Composed by Chen Yi. Premiered by the Ithaca College Choir on November 15, 1997 under the direction of Prof. Lawrence Doebler. Choral. Performance Score. With Standard notation. Composed 1997. 12 pages. Duration 5 minutes. Theodore Presser Company #312-41745. Published by Theodore Presser Company (PR.312417450).

ISBN 9781491129258. UPC: 680160050994. 6.875 x 10.5 inches. Key: E major.

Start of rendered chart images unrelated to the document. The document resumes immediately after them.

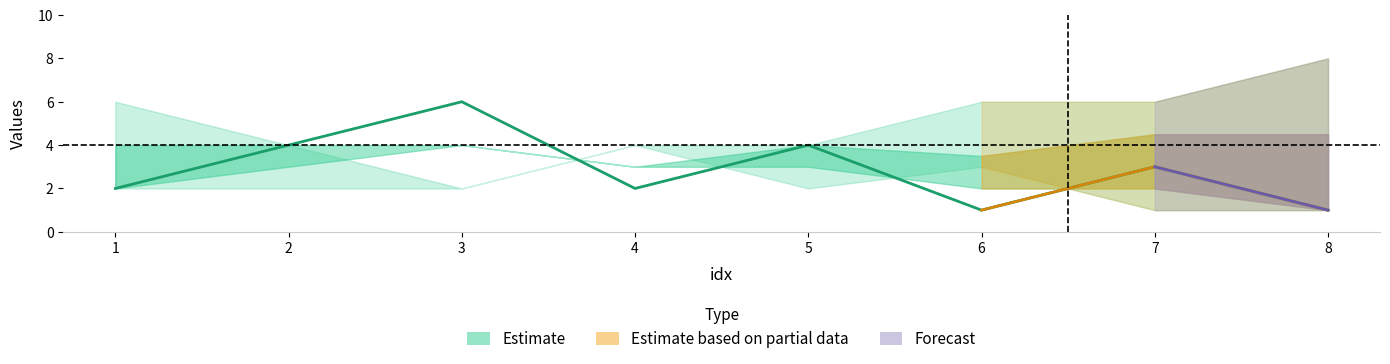

What is the value of the rB point at the 8th from the left?

8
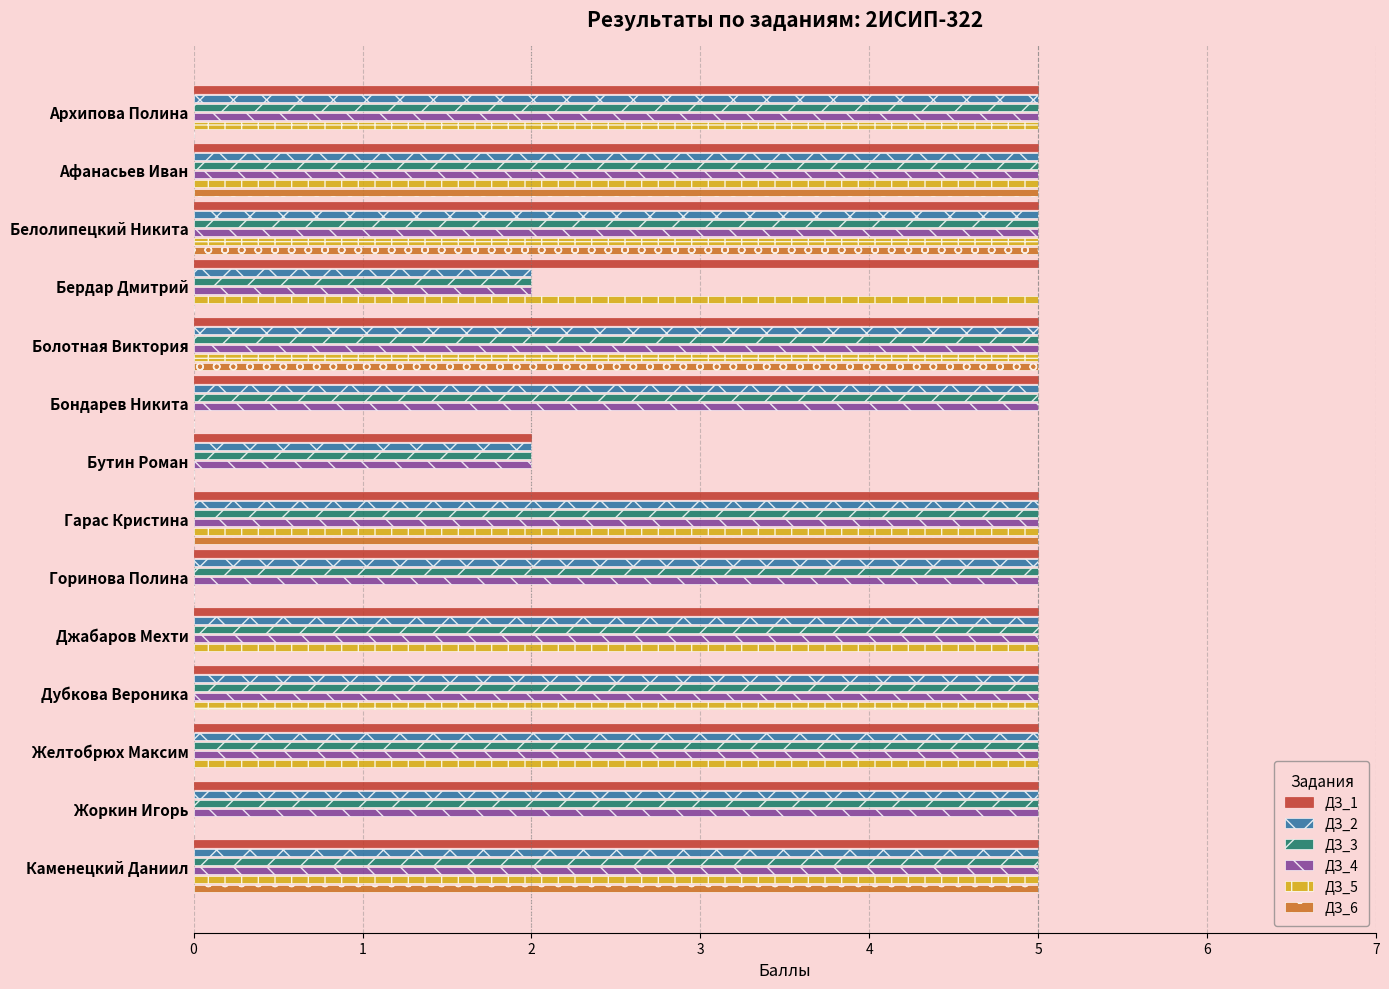

Is it true that ДЗ_1 equals 3 at Бутин Роман?

False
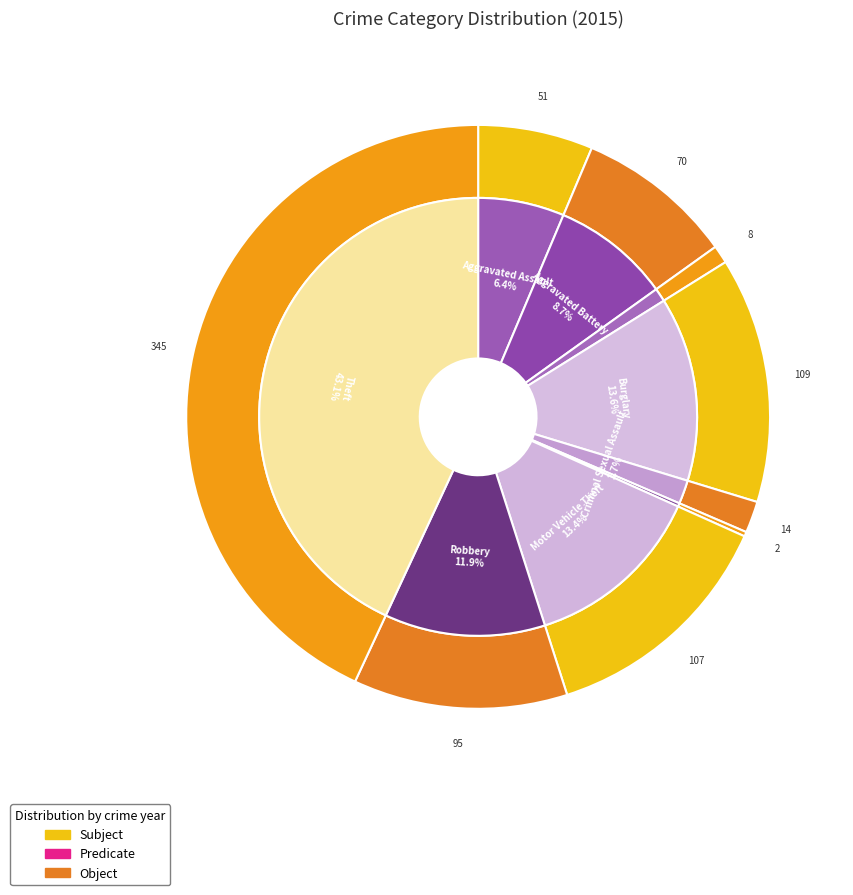

To the nearest percent, what is the difference between the Burglary and Arson slice percentages?

13%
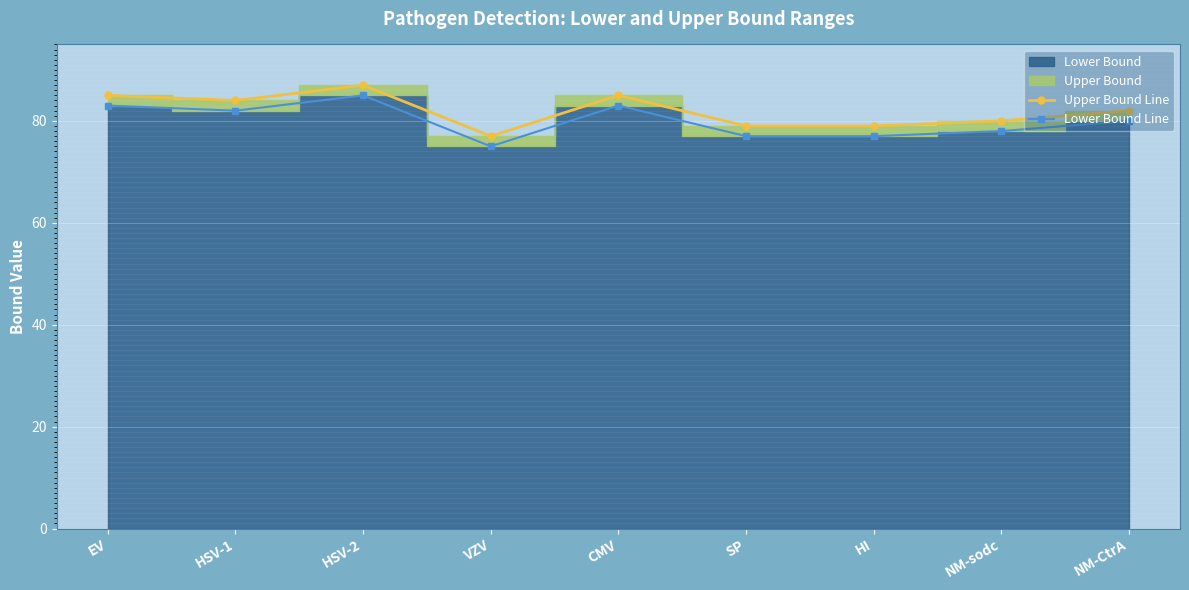

What is the average value of the Upper Bound Line series?

82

Commissioned by the Ithaca College School of Music, Spring Dreams was premiered by the Ithaca College Choir on November 15, 1997, under the direction of Prof. Lawrence Doebler. The music is a setting of the poem Spring Dreams by Meng Hao-ran (689-740, Tang Dynasty), sung in Chinese. In the beginning of the piece, several groups of ostinati are brought in gradually in various tempos, imitating the vivid pulse of birds singing everywhere, accompanying a fresh melody in the Beijing Opera speech-singing style, sung here by the sopranos. This music brings us the excitement and happiness of being in spring. There is a turning point in the middle of the poem, when the poet clearly wakes up from his sweet dream by hearing a bird singing, and he realizes that many flowers must have been ruined by a whole night of wind an showers. He sympathizes with the fallen petals, as he treasures the beautiful springtime. The music is brought to a climax by expressively repeating the words from the last line of the poem: Know you how many petals falling? Singing the melody in unison towards the end, we are deeply immersed in wordless sorrow, while the bird singing sounds like crying in the air. --Chen Yi   Translation of the poem:   Spring dreams not conscious of dawning, Not awoken till I hear birds singing; O night long, wind and showers -- Know you how many petals falling?     Chen has the ability to create a minor sensation with the simplest of means. --Paul Horsley, The Kansas City Star, 10/15/2001   But her blockbuster on this occasion was Spring Dreams, in which the voices speak, whisper and chirp, imitating birds and creating a counterpoint of innovative and haunting sounds. The music is so immediately alluring that it grips the ears and never lets go. Chanticleer sang Chen Yi as if her sonic language were its mother tongue. --Donald Rosenberg, The Plain Dealer (Cleveland), 10/10/05.